Seven years later, NIH employees described how they created a more advanced "humanized mouse." They called this one the "TKO-BLT."
"Triple Knock Out (TKO) mice that are bone marrow, liver, thymus (BLT)-humanized become highly reconstituted with human immune cells and tissues," said an article published by the NIH employees in May 2014 in the Journal of Immunological Methods.
In creating this mouse, the NIH used organs from babies in a slightly younger age range than those whose organs were used for the SCID-hu Thy/Liv model described at the 2007 NIH workshop.
"Seventeen to 22 week gestational tissues...were prepared in a biological safety hood by cutting the tissues into 1-2mm³ pieces and placing them in a covered petri dish on ice in matrigel," said the Journal of Immunological Methods article.
"The tissues were divided to give the surgeons approximately the same amount of liver tissue as thymus," it said.
"Tissue was transplanted under a single kidney for each animal," it said.
At the end of last year, the Select Investigative Panel on Infant Lives published its report looking into the harvesting of fetal tissues at abortion clinics. The report discussed the "humanized mouse."
"In the most extreme example of this research model," said the report, "human fetal progenitors from blood, liver, and thymus are used to create a 'BLT' mouse that reconstitutes many aspects of the immature human immune system."
Rep.
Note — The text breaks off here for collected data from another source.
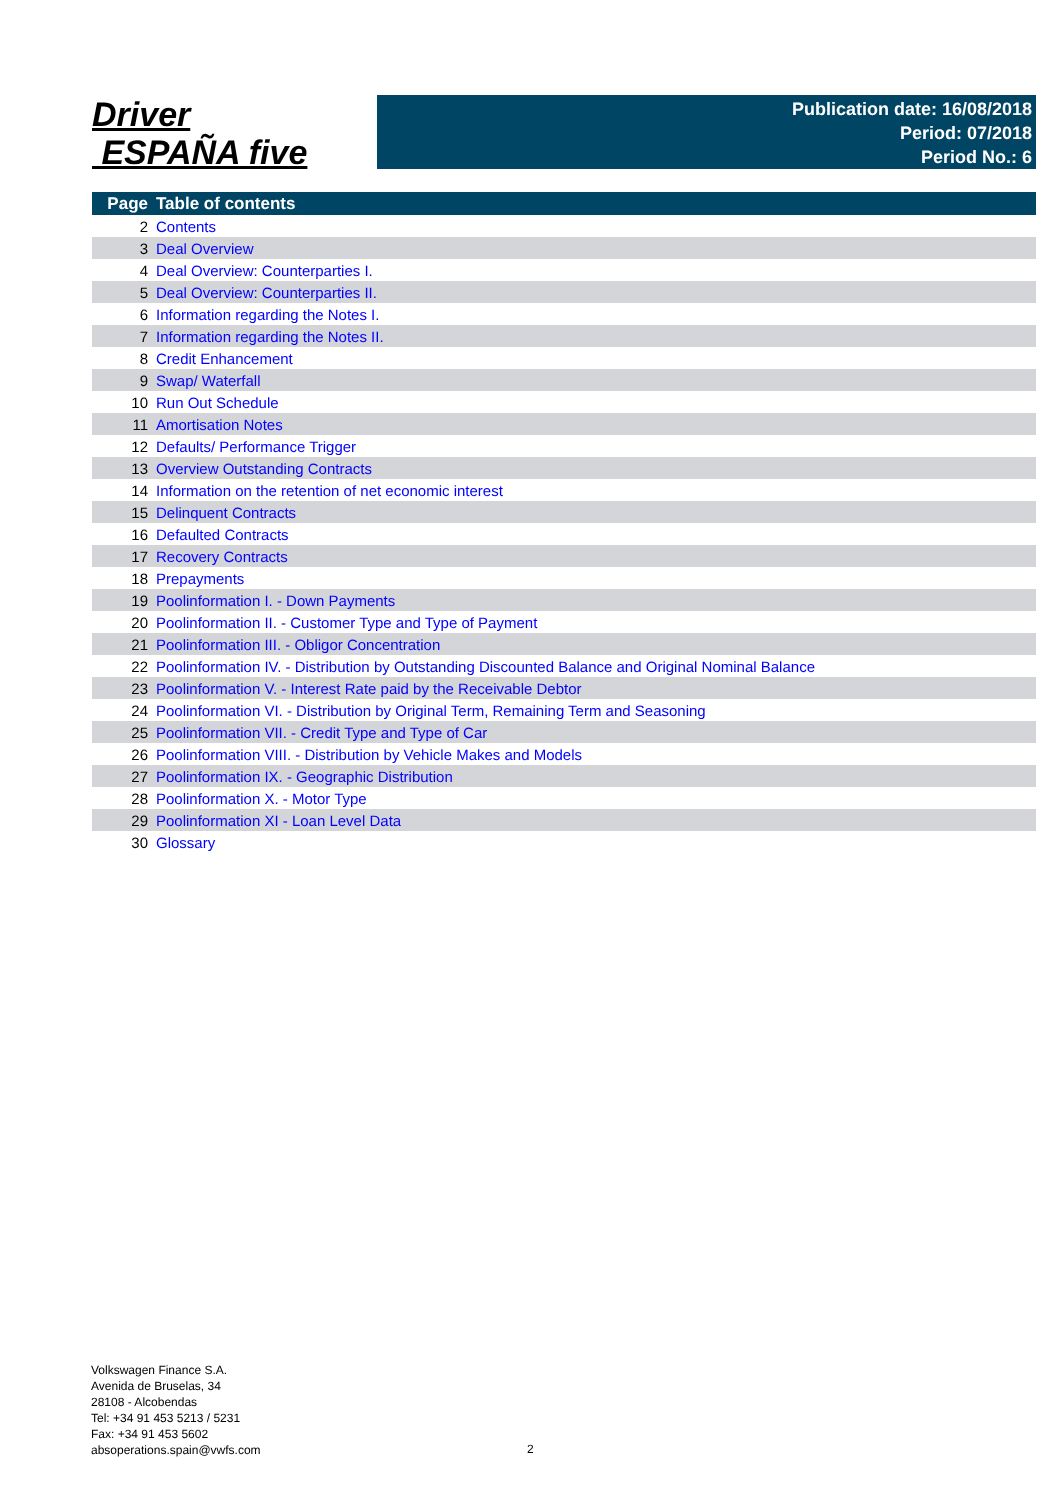Driver
ESPAÑA five
Publication date: 16/08/2018
Period: 07/2018
Period No.: 6
| Page | Table of contents |
| --- | --- |
| 2 | Contents |
| 3 | Deal Overview |
| 4 | Deal Overview: Counterparties I. |
| 5 | Deal Overview: Counterparties II. |
| 6 | Information regarding the Notes I. |
| 7 | Information regarding the Notes II. |
| 8 | Credit Enhancement |
| 9 | Swap/ Waterfall |
| 10 | Run Out Schedule |
| 11 | Amortisation Notes |
| 12 | Defaults/ Performance Trigger |
| 13 | Overview Outstanding Contracts |
| 14 | Information on the retention of net economic interest |
| 15 | Delinquent Contracts |
| 16 | Defaulted Contracts |
| 17 | Recovery Contracts |
| 18 | Prepayments |
| 19 | Poolinformation I. - Down Payments |
| 20 | Poolinformation II. - Customer Type and Type of Payment |
| 21 | Poolinformation III. - Obligor Concentration |
| 22 | Poolinformation IV. - Distribution by Outstanding Discounted Balance and Original Nominal Balance |
| 23 | Poolinformation V. - Interest Rate paid by the Receivable Debtor |
| 24 | Poolinformation VI. - Distribution by Original Term, Remaining Term and Seasoning |
| 25 | Poolinformation VII. - Credit Type and Type of Car |
| 26 | Poolinformation VIII. - Distribution by Vehicle Makes and Models |
| 27 | Poolinformation IX. - Geographic Distribution |
| 28 | Poolinformation X. - Motor Type |
| 29 | Poolinformation XI - Loan Level Data |
| 30 | Glossary |
Volkswagen Finance S.A.
Avenida de Bruselas, 34
28108 - Alcobendas
Tel: +34 91 453 5213 / 5231
Fax: +34 91 453 5602
absoperations.spain@vwfs.com
2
Jan Schakowsky of Illinois, the ranking member of the committee, sent letters to various institutions asking them questions about the "benefits" of fetal tissue research.
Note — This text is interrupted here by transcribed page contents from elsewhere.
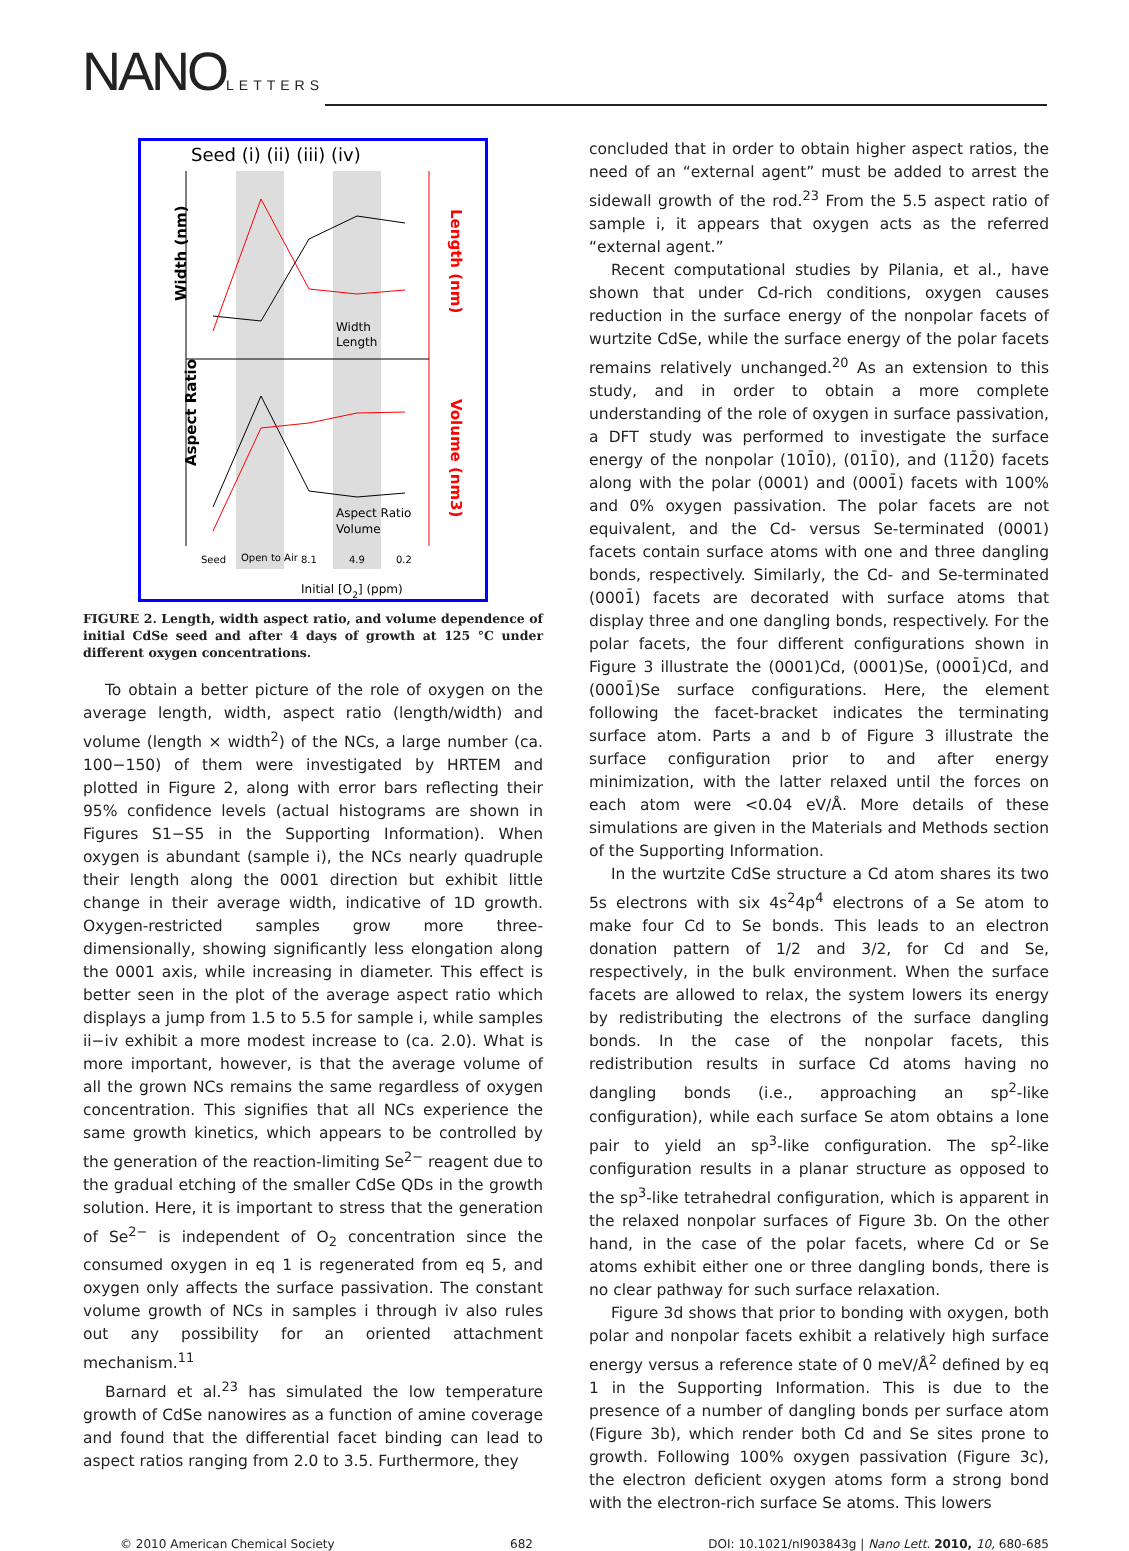NANOLETTERS
Seed (i) (ii) (iii) (iv)
Width (nm)
Aspect Ratio
Width
Length
Aspect Ratio
Volume
Seed
Open to Air
8.1
4.9
0.2
Initial [O2] (ppm)
Length (nm)
Volume (nm3)
FIGURE 2. Length, width aspect ratio, and volume dependence of initial CdSe seed and after 4 days of growth at 125 °C under different oxygen concentrations.
To obtain a better picture of the role of oxygen on the average length, width, aspect ratio (length/width) and volume (length × width<sup>2</sup>) of the NCs, a large number (ca. 100−150) of them were investigated by HRTEM and plotted in Figure 2, along with error bars reflecting their 95% confidence levels (actual histograms are shown in Figures S1−S5 in the Supporting Information). When oxygen is abundant (sample i), the NCs nearly quadruple their length along the 0001 direction but exhibit little change in their average width, indicative of 1D growth. Oxygen-restricted samples grow more three-dimensionally, showing significantly less elongation along the 0001 axis, while increasing in diameter. This effect is better seen in the plot of the average aspect ratio which displays a jump from 1.5 to 5.5 for sample i, while samples ii−iv exhibit a more modest increase to (ca. 2.0). What is more important, however, is that the average volume of all the grown NCs remains the same regardless of oxygen concentration. This signifies that all NCs experience the same growth kinetics, which appears to be controlled by the generation of the reaction-limiting Se<sup>2−</sup> reagent due to the gradual etching of the smaller CdSe QDs in the growth solution. Here, it is important to stress that the generation of Se<sup>2−</sup> is independent of O<sub>2</sub> concentration since the consumed oxygen in eq 1 is regenerated from eq 5, and oxygen only affects the surface passivation. The constant volume growth of NCs in samples i through iv also rules out any possibility for an oriented attachment mechanism.<sup>11</sup>
Barnard et al.<sup>23</sup> has simulated the low temperature growth of CdSe nanowires as a function of amine coverage and found that the differential facet binding can lead to aspect ratios ranging from 2.0 to 3.5. Furthermore, they
concluded that in order to obtain higher aspect ratios, the need of an “external agent” must be added to arrest the sidewall growth of the rod.<sup>23</sup> From the 5.5 aspect ratio of sample i, it appears that oxygen acts as the referred “external agent.”
Recent computational studies by Pilania, et al., have shown that under Cd-rich conditions, oxygen causes reduction in the surface energy of the nonpolar facets of wurtzite CdSe, while the surface energy of the polar facets remains relatively unchanged.<sup>20</sup> As an extension to this study, and in order to obtain a more complete understanding of the role of oxygen in surface passivation, a DFT study was performed to investigate the surface energy of the nonpolar (101̄0), (011̄0), and (112̄0) facets along with the polar (0001) and (0001̄) facets with 100% and 0% oxygen passivation. The polar facets are not equivalent, and the Cd- versus Se-terminated (0001) facets contain surface atoms with one and three dangling bonds, respectively. Similarly, the Cd- and Se-terminated (0001̄) facets are decorated with surface atoms that display three and one dangling bonds, respectively. For the polar facets, the four different configurations shown in Figure 3 illustrate the (0001)Cd, (0001)Se, (0001̄)Cd, and (0001̄)Se surface configurations. Here, the element following the facet-bracket indicates the terminating surface atom. Parts a and b of Figure 3 illustrate the surface configuration prior to and after energy minimization, with the latter relaxed until the forces on each atom were <0.04 eV/Å. More details of these simulations are given in the Materials and Methods section of the Supporting Information.
In the wurtzite CdSe structure a Cd atom shares its two 5s electrons with six 4s<sup>2</sup>4p<sup>4</sup> electrons of a Se atom to make four Cd to Se bonds. This leads to an electron donation pattern of 1/2 and 3/2, for Cd and Se, respectively, in the bulk environment. When the surface facets are allowed to relax, the system lowers its energy by redistributing the electrons of the surface dangling bonds. In the case of the nonpolar facets, this redistribution results in surface Cd atoms having no dangling bonds (i.e., approaching an sp<sup>2</sup>-like configuration), while each surface Se atom obtains a lone pair to yield an sp<sup>3</sup>-like configuration. The sp<sup>2</sup>-like configuration results in a planar structure as opposed to the sp<sup>3</sup>-like tetrahedral configuration, which is apparent in the relaxed nonpolar surfaces of Figure 3b. On the other hand, in the case of the polar facets, where Cd or Se atoms exhibit either one or three dangling bonds, there is no clear pathway for such surface relaxation.
Figure 3d shows that prior to bonding with oxygen, both polar and nonpolar facets exhibit a relatively high surface energy versus a reference state of 0 meV/Å<sup>2</sup> defined by eq 1 in the Supporting Information. This is due to the presence of a number of dangling bonds per surface atom (Figure 3b), which render both Cd and Se sites prone to growth. Following 100% oxygen passivation (Figure 3c), the electron deficient oxygen atoms form a strong bond with the electron-rich surface Se atoms. This lowers
© 2010 American Chemical Society 682 DOI: 10.1021/nl903843g | Nano Lett. 2010, 10, 680-685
Harvard University responded with a background paper that, among other things, explained why fetal tissue research used tissue from aborted babies rather than from miscarriages.
"If human fetal tissue is needed, why can it not be obtained from miscarriages instead of abortion?" the Harvard backgrounder asked.
"Here," it said, "timing is very important.
"Almost all miscarriages happen at home or in locations in which fetal material is not recovered and, importantly, preserved in a usable state," the Harvard backgrounder said. "Just as obtaining tissue during a scheduled surgery or an in-hospital autopsy soon after death provides tissue that is untainted by decay relative to obtaining those same tissues from the morgue or a funeral home, obtaining fetal material from elective pregnancy termination is far superior to obtaining whatever material might be recoverable following spontaneous miscarriage, even assuming a mechanism existed for the collection of such material."
According to an online chart published by NIH that estimates its spending by "various research, condition, and disease categories," the agency spent $67 million on human fetal tissue research in fiscal 2013; $76 million in fiscal 2014; $80 million in fiscal 2015; $103 million in fiscal 2016; and $107 million in fiscal 2017. (The chart does not indicate how much went to research involving the humanized mouse as opposed to other types of research using fetal tissue.)
The fundamental issue is plain: By spending tax dollars on research that requires tissue taken from aborted babies, the federal government is creating a demand for tissue from aborted babies.
The best policy would be to prohibit the killing of unborn babies — a solution that would require at least one more Supreme Court justice who does not believe killing an unborn child is a constitutional right.
The initial omnibus appropriations bill for fiscal 2018 that the House passed in September — but that never got a vote in the Senate — included the next best policy. It said: "None of the funds made available by this Act may be used to conduct or support research using human fetal tissue if such tissue is obtained pursuant to an induced abortion."
The question now: In the ultimate appropriations bill it passes for fiscal 2018, will the Republican Congress fund research that creates a demand for tissue from aborted babies? Or will they end it?
Terence P. Jeffrey is the editor-in-chief of CNSnews.com.